PROBLEM REQUIREMENTS. Count the lines in the rows below that contain the string "position", and reply with that number alone.
---------- INFORMATION GIVEN
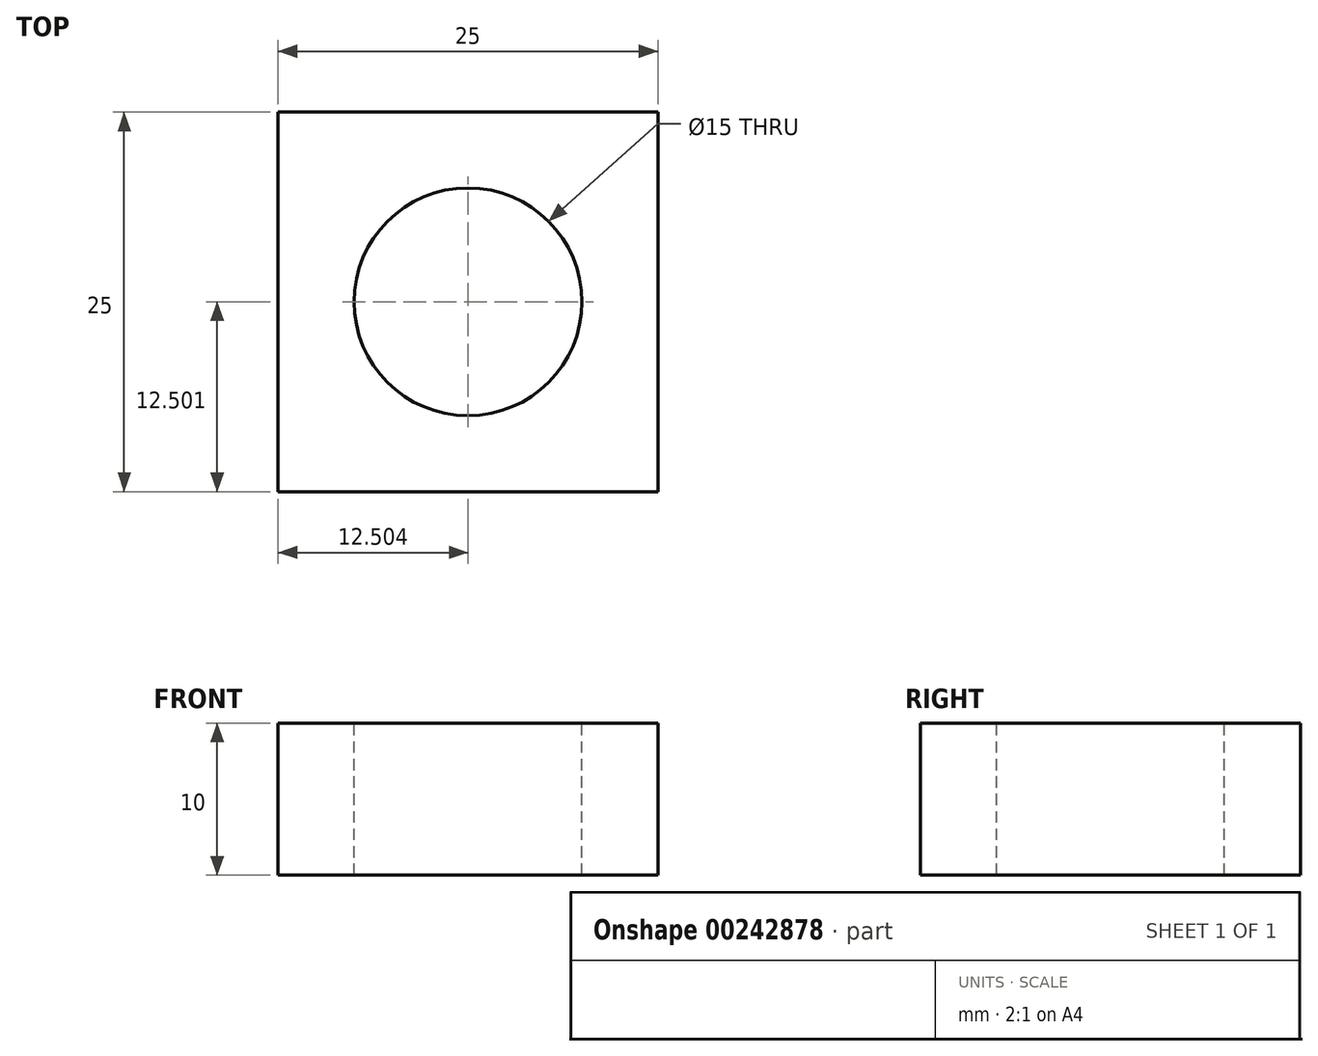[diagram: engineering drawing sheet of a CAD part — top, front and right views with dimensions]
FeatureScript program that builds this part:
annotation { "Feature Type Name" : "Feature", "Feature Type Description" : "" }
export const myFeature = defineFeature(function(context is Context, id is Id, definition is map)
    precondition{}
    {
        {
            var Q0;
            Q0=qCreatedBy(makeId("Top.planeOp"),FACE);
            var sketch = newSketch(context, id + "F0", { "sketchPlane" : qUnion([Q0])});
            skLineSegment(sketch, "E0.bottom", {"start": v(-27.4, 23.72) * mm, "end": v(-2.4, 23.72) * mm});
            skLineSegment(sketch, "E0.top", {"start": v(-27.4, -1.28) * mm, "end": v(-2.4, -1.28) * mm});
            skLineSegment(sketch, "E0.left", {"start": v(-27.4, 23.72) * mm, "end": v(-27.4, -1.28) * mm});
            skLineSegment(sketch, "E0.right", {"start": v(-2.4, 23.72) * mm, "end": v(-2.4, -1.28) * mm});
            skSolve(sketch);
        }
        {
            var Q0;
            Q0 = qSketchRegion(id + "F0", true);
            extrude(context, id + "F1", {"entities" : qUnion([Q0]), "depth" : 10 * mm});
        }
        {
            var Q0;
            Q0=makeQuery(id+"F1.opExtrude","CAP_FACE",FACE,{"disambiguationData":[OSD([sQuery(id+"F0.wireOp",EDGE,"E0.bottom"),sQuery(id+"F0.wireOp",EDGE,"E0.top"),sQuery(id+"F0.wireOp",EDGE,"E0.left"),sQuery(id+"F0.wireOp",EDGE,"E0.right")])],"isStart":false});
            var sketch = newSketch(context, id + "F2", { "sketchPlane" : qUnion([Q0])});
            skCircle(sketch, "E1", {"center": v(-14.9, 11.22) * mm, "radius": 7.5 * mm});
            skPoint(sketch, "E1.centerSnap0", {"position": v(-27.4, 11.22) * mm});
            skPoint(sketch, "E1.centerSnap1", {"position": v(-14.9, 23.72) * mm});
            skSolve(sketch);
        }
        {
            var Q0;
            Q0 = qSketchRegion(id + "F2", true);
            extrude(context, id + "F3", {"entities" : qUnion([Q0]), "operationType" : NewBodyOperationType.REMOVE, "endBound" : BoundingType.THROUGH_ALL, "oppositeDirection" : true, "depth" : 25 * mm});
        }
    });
--------------------
RESULT. 2